Try thinning the first and last coats about 1/3 thinner and 2/3 poly. That should make it flow easier. I try to apply brushing a single stroke the length of the project, dip the brush, apply the second stroke overlapping the first stoke about 1/2 inch, etc until finished. The thinner finish also tend to run less making sanding between coats just a light scuff to help adhesion.


----------



## Harrison67 (May 30, 2012)

Have you tried thinning your finish?

Personally, I thin everything and, use several thin coats, rather than one coat.


----------



## Cherryville Chuck (Sep 28, 2010)

I don't remember bubbles being a problem years ago but back then recoat time was 24 hours not 1 to 4 hours. I think the fast drying defeats the self leveling properties.
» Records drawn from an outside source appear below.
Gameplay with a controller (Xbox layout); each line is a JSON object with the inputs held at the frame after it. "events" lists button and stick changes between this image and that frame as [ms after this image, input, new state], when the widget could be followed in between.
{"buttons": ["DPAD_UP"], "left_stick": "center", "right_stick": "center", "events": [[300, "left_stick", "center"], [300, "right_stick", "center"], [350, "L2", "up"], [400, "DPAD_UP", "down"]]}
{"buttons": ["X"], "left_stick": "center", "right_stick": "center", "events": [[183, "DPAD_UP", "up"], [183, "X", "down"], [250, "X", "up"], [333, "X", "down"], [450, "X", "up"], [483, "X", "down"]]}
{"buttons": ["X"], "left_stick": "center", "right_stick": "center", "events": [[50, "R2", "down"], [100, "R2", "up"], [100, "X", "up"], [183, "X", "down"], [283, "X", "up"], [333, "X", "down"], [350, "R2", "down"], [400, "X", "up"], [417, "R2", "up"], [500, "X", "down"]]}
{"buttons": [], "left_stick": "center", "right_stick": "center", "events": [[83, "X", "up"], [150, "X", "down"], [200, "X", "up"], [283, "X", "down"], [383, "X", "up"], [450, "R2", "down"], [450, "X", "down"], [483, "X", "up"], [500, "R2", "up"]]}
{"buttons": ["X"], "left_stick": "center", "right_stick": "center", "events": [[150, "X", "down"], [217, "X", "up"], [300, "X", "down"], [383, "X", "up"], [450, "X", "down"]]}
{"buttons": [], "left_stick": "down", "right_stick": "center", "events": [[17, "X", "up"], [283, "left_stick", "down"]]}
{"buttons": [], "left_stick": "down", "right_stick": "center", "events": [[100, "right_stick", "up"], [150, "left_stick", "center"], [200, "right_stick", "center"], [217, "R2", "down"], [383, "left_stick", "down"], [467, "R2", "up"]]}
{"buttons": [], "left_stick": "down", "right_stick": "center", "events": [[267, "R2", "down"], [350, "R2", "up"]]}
I've gotten into the habit of checking the recoat time and I avoid the stuff that brags about super fast drying.


----------



## papawd (Jan 5, 2011)

If I use Poly, I use the spray can and give it very light first 3-4 coats and sand with 0000 steel wool or 600 grit lightly and I mean very lightly, plus the spray goes on way quicker and easier than brushing...... Good Luck


----------



## CR1 (Aug 11, 2011)

timthetooolman said:


> Idont really want to try Pre-Cat in my basement.


It's ideal for that.. The stuff dries dust proof in mere seconds.
This means that you basement dust won't be in the finish. 

I use it in my dusty shop where the sawdust coats every surface and sprinkles from the rafters - - WITH - -- fans running.
Flawless dust free finishes every time.


----------